# vecteur.size() en C++



## sambocuccio (22 Avril 2006)

Bonjour,
J'obtiens un résultat curieux dans l'utilisation d'un vecteur.
Voici le listing et le résultat.
Merci  pour une éventuelle réponse.

#include <iostream>
#include <vector>
using namespace std;

class Suite
{
	int t[];
	vector<int> v;

public:
	Suite();
	~Suite();
	vector<int> get_v();
	void affiche(vector<int>);
};
------------------------------------------
#include "Suite.h"

Suite::Suite()
{ 
	int t[] = {1,2,3};
	vector<int> v(t,t+3);
}

Suite::~Suite()
{
}

vector<int> Suite::get_v()
{
	return v;
}

void Suite::affiche(vector<int> v)
{
	cout << "taille de v = " << v.size();
	cout << "\n";
	cout << "v[0] = " << v[0];
	cout << "\n";
	cout << "v[1] = " << v[1];
	cout << "\n";
	cout << "v[2] = " << v[2];
	cout << "\n";
}
-----------------------------------------------------
#include "Suite.h"

━━━━━━━━━━━━━━━━

■ Exercice ■
Pouvez-vous mettre à jour le passage de l'extrait sur vector.size() qui s'ouvre sur les mots contenant "# vecteur.size() en" et se termine par "une éventuelle réponse.", en y remplaçant "curieux" par "étrange" ? Les données qui suivent n'ont aucun rapport avec l'extrait.

■ Jeu de données ■
━━━━━━━━━━━━━━━━

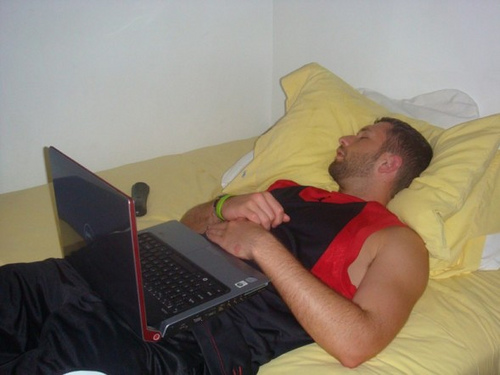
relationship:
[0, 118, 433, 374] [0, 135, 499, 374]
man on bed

━━━━━━━━━━━━━━━━

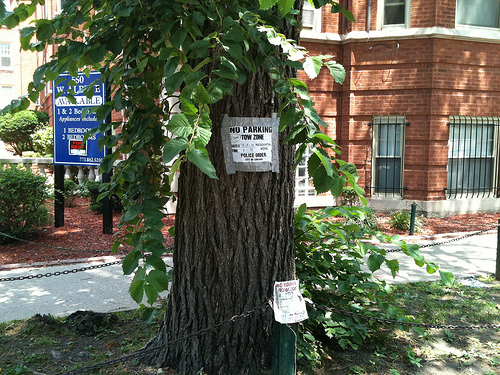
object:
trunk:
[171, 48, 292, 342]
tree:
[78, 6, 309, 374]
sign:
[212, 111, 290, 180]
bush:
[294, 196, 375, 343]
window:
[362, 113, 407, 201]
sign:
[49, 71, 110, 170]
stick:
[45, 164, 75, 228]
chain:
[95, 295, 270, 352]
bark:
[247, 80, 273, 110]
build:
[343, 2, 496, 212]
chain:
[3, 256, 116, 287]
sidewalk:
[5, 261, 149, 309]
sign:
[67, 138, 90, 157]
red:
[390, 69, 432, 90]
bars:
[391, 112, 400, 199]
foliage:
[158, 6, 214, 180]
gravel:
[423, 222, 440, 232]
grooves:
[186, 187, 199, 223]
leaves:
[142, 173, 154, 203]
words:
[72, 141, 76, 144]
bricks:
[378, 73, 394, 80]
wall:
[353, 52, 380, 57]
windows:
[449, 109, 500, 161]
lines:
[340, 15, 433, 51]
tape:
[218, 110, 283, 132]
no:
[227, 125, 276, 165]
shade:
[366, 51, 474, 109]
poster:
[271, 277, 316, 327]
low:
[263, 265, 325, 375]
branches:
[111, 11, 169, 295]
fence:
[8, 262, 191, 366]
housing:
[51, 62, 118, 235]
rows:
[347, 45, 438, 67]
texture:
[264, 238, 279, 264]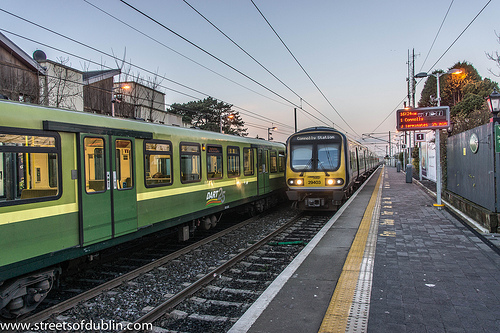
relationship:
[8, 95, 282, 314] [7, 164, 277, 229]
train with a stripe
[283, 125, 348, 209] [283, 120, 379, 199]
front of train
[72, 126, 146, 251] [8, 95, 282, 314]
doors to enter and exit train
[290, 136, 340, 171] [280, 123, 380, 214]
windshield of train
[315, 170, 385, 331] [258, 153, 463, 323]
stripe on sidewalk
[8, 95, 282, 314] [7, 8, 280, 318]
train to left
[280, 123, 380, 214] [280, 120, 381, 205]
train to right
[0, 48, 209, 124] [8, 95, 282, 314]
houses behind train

━━━━━━━━━━━━━━━━

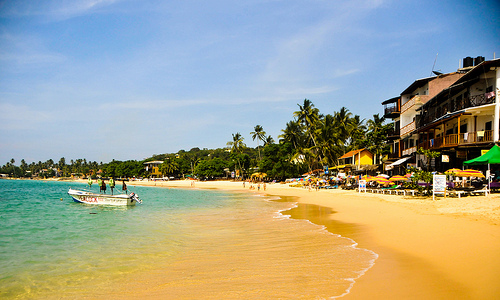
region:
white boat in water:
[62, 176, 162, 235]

━━━━━━━━━━━━━━━━

■ Réponse finale ■
# vecteur.size() en C++



## sambocuccio (22 Avril 2006)

Bonjour,
J'obtiens un résultat étrange dans l'utilisation d'un vecteur.
Voici le listing et le résultat.
Merci  pour une éventuelle réponse.